EXERCISE PROMPT: Repeat the lines below exactly as written, please, from the line with "left shoulder: (409, 295, -9)" to the line with "left wrist: (445, 337, -19)", both lines included, and no others.

EXTRACTED INFORMATION: Begin

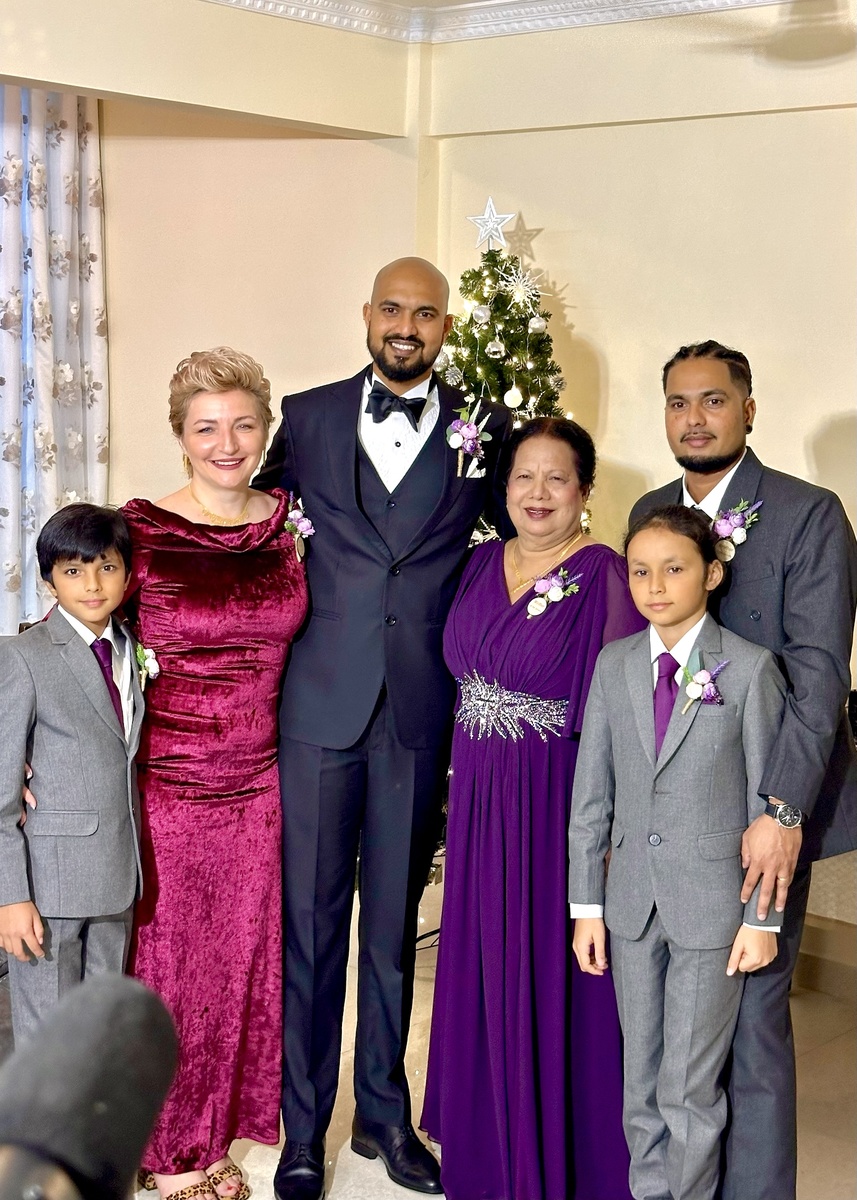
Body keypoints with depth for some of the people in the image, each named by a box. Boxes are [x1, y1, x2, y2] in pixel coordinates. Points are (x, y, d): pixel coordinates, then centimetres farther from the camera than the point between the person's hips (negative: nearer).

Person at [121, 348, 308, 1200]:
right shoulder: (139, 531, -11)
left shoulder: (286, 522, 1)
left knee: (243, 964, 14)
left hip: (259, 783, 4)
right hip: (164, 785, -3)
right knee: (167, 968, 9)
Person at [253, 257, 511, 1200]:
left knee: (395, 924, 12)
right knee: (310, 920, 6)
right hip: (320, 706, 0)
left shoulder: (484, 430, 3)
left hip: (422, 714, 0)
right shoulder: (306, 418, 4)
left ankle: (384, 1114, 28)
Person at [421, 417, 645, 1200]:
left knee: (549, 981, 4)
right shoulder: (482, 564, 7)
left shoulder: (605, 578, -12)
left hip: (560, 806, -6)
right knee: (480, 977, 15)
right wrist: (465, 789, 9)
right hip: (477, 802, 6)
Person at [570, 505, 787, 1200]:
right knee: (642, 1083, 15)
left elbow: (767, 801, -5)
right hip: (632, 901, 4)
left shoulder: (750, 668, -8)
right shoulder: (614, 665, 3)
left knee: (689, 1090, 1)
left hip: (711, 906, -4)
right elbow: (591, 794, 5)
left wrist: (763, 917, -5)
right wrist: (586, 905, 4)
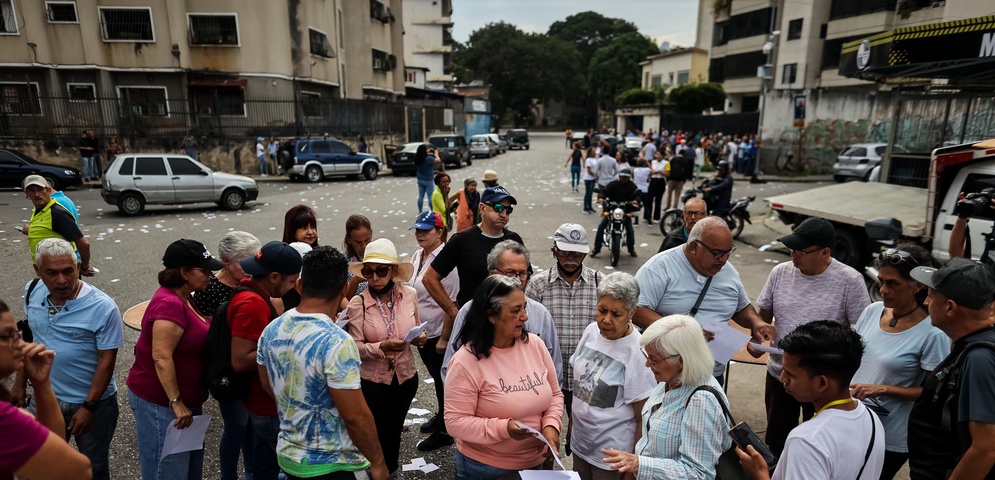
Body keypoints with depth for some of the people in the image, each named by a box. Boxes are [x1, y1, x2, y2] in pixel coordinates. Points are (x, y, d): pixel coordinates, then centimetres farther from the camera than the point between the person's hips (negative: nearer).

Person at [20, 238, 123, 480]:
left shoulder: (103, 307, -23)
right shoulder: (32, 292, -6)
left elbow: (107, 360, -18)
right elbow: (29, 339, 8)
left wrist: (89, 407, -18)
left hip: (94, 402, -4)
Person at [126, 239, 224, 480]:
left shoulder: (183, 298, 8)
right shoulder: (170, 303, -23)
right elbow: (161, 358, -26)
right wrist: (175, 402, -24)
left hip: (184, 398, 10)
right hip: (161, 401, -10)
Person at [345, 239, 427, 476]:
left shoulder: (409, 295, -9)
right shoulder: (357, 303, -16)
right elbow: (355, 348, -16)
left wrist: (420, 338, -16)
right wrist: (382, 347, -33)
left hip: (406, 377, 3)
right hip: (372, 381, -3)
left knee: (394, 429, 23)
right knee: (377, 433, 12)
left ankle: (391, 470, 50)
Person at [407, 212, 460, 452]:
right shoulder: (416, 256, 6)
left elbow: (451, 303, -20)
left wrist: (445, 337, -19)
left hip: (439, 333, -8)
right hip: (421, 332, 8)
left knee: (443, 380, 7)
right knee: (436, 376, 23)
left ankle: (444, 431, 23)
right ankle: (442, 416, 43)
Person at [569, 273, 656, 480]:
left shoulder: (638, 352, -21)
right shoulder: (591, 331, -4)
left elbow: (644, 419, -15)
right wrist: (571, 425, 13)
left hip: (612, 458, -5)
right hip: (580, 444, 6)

EXTRACTED INFORMATION: End

EXERCISE RESPONSE:
left shoulder: (409, 295, -9)
right shoulder: (357, 303, -16)
right elbow: (355, 348, -16)
left wrist: (420, 338, -16)
right wrist: (382, 347, -33)
left hip: (406, 377, 3)
right hip: (372, 381, -3)
left knee: (394, 429, 23)
right knee: (377, 433, 12)
left ankle: (391, 470, 50)
Person at [407, 212, 460, 452]:
right shoulder: (416, 256, 6)
left elbow: (451, 303, -20)
left wrist: (445, 337, -19)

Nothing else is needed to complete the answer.